Court & Kort #1: Amina Hadji over Mono No Aware | Acteur.be

←Alle artikels

nieuws
Court & Kort #1: Amina Hadji over Mono No Aware

In het Japans verwijst ‘mono no aware’ naar de pathos der dingen. Amina Hadji, jonge filmmaakster en studente aan het Brusselse INSAS, onderzoekt met rigoureuze nieuwsgierigheid de onbestendigheid van het leven.

Hadji verweeft herinneringen van verschillende vrouwen in een organisch, intuïtief werk dat plaats geeft aan collectieve emoties en slimme meertaligheid. De geïmproviseerde dans van choreografe Cécile Lassonde en de tonen van saxofonist Pierre Lagache begeleiden fragmenten, brokken en indrukken. Voor Mono No Aware interviewde Hadji talloze vrouwen over hun herinneringen. In de schaduwen van het Brusselse Bethlehemplein draaien we de rollen om. 

 

Wat ligt er aan de basis van je film? Was het concept mono no aware je vertrekpunt?

Nee, het was iets anders. Ik studeerde sociologie en antropologie vooraleer ik mijn filmstudies aanvatte en ik wou onderzoeker worden. Ik leerde toen werken met verschillende onderzoeksmethodes zoals semigestructureerde interviews. Je ontmoet dan mensen met wie je lange, half gestructureerde gesprekken voert rond een specifiek onderwerp. Ik doe dat nog steeds heel graag. Je neemt ruim de tijd voor iemand, voor een goed gesprek over uiteenlopende onderwerpen. Door de juiste vragen te stellen krijg je mensen aan de praat. 

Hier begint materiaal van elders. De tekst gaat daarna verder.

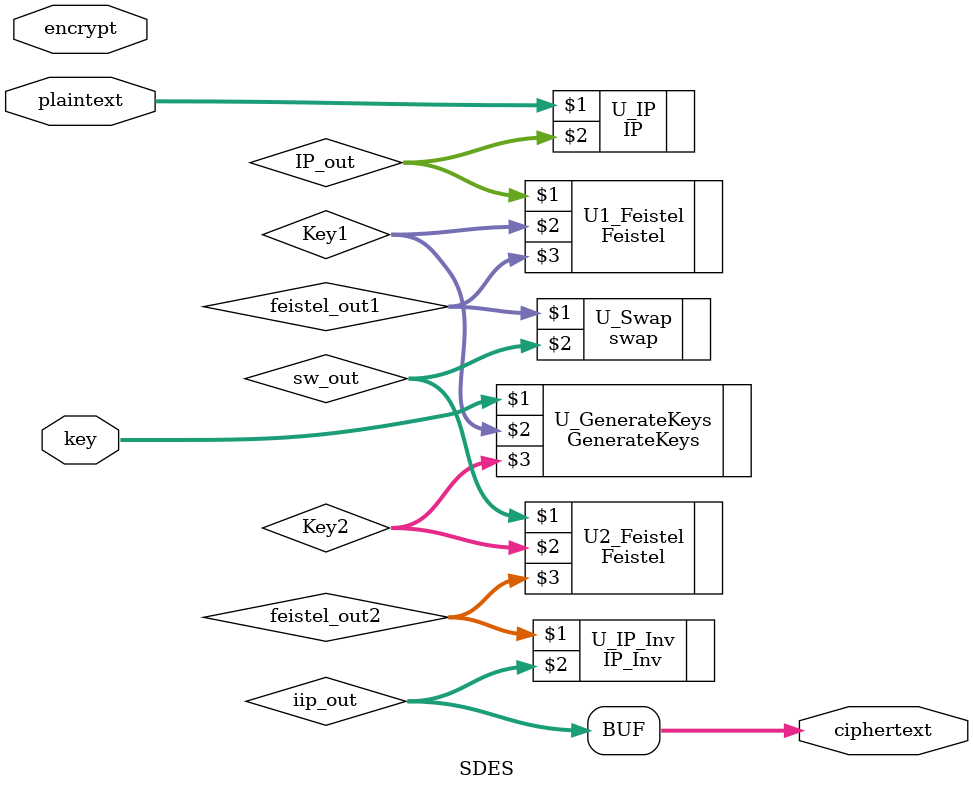
<source format=v>
/*
	Simplified Data Encryption Standard (S-DES)
	8-bit 2-round block cipher encryption and decryption algorithm using 10-bit key.
*/


module SDES(input[0:9] key, input[0:7] plaintext, input encrypt, output[0:7] ciphertext);
	wire[0:7] IP_out, sw_out, iip_out, temp1,temp2;
	wire[0:7] Key1, Key2 ,feistel_out1,feistel_out2;
	
	assign ciphertext = iip_out;
	
	// Generate Key1 and Key2
	GenerateKeys U_GenerateKeys(key, Key1, Key2);
	
	IP U_IP(plaintext,IP_out);

	Feistel U1_Feistel (IP_out, Key1, feistel_out1);
	
	swap U_Swap(feistel_out1,sw_out);
	
	Feistel U2_Feistel (sw_out, Key2, feistel_out2);

	IP_Inv U_IP_Inv(feistel_out2,iip_out);
	
	
endmodule

</source>
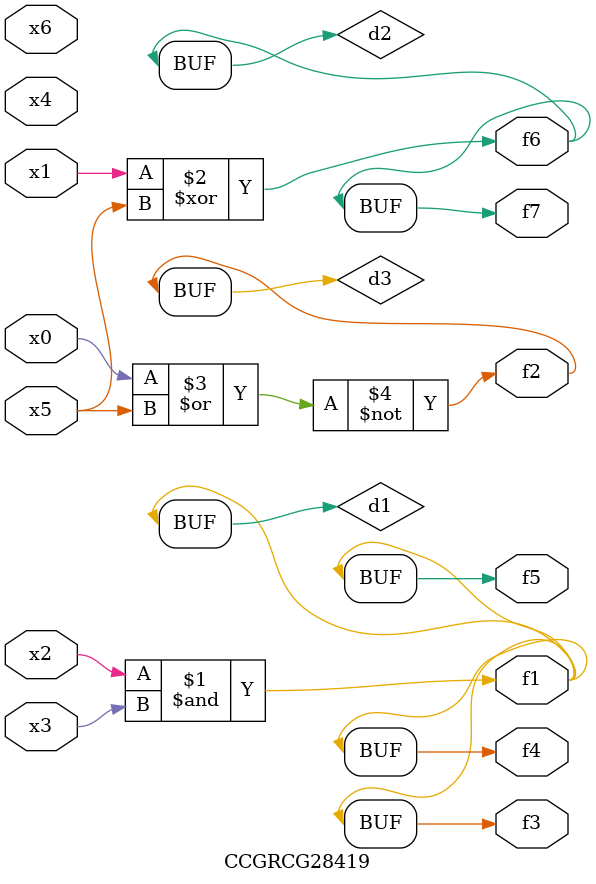
<source format=v>
module CCGRCG28419(
	input x0, x1, x2, x3, x4, x5, x6,
	output f1, f2, f3, f4, f5, f6, f7
);

	wire d1, d2, d3;

	and (d1, x2, x3);
	xor (d2, x1, x5);
	nor (d3, x0, x5);
	assign f1 = d1;
	assign f2 = d3;
	assign f3 = d1;
	assign f4 = d1;
	assign f5 = d1;
	assign f6 = d2;
	assign f7 = d2;
endmodule

</source>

Toen ik zo'n drie jaar geleden film ging studeren, ben ik opnieuw zulke interviews beginnen af te nemen. Ik ontmoette mensen die boeiende verhalen te vertellen hadden en vroeg of ik hen mocht interviewen. Er was aanvankelijk geen thema, het ging heel breed. Ik wist alleen dat ik vrouwen wou interviewen. Ik had het idee dat daar mijn sterkte lag. Onder vrouwen wordt gemakkelijker gebabbeld. Er is een vertrouwensband die je met mannen niet meteen hebt. Ik heb een migratieachtergrond en kom uit een Arabische moslimgemeenschap. Bij ons delen vrouwen geheimen met elkaar en die worden niet met mannen gedeeld. Dat wordt niet echt gedaan. Ik merkte dat het met vrouwen ook gemakkelijker is om een diepgaander gesprek te voeren. Dus wanneer ik coole vrouwen ontmoette, haalde ik mijn telefoon boven.

 

Luisterde je achteraf naar de opnames? 

Ik deed aanvankelijk niets met de opnames. Ik hield ze gewoon bij. Gaandeweg ging de groep zich duidelijker afbakenen, met vooral vrouwen tussen de 20 en 30 jaar oud. Zij vormen mijn leefwereld. Ik ben er onderwerpen gaan uitpikken die ik zelf interessant vond. Opnieuw, die keuzes hebben ongetwijfeld te maken met wat ik toen meemaakte, met mijn eigen ervaringen. Ik zag die fragmenten als kleine schatten die ik altijd bij me had, zonder goed te weten wat ik ermee moest aanvangen. Verzamelen, verzamelen, verzamelen. Ik ging ervan uit dat het project zichzelf dan wel zou uitwijzen. Ik begon mijn vragen steeds preciezer af te bakenen. Mijn werk werd systematischer. Ik zocht bewust naar onderwerpen die het vaakst opdoken. Allemaal hadden ze het over opgroeien en loslaten, over de ervaringen van het vrouw-zijn.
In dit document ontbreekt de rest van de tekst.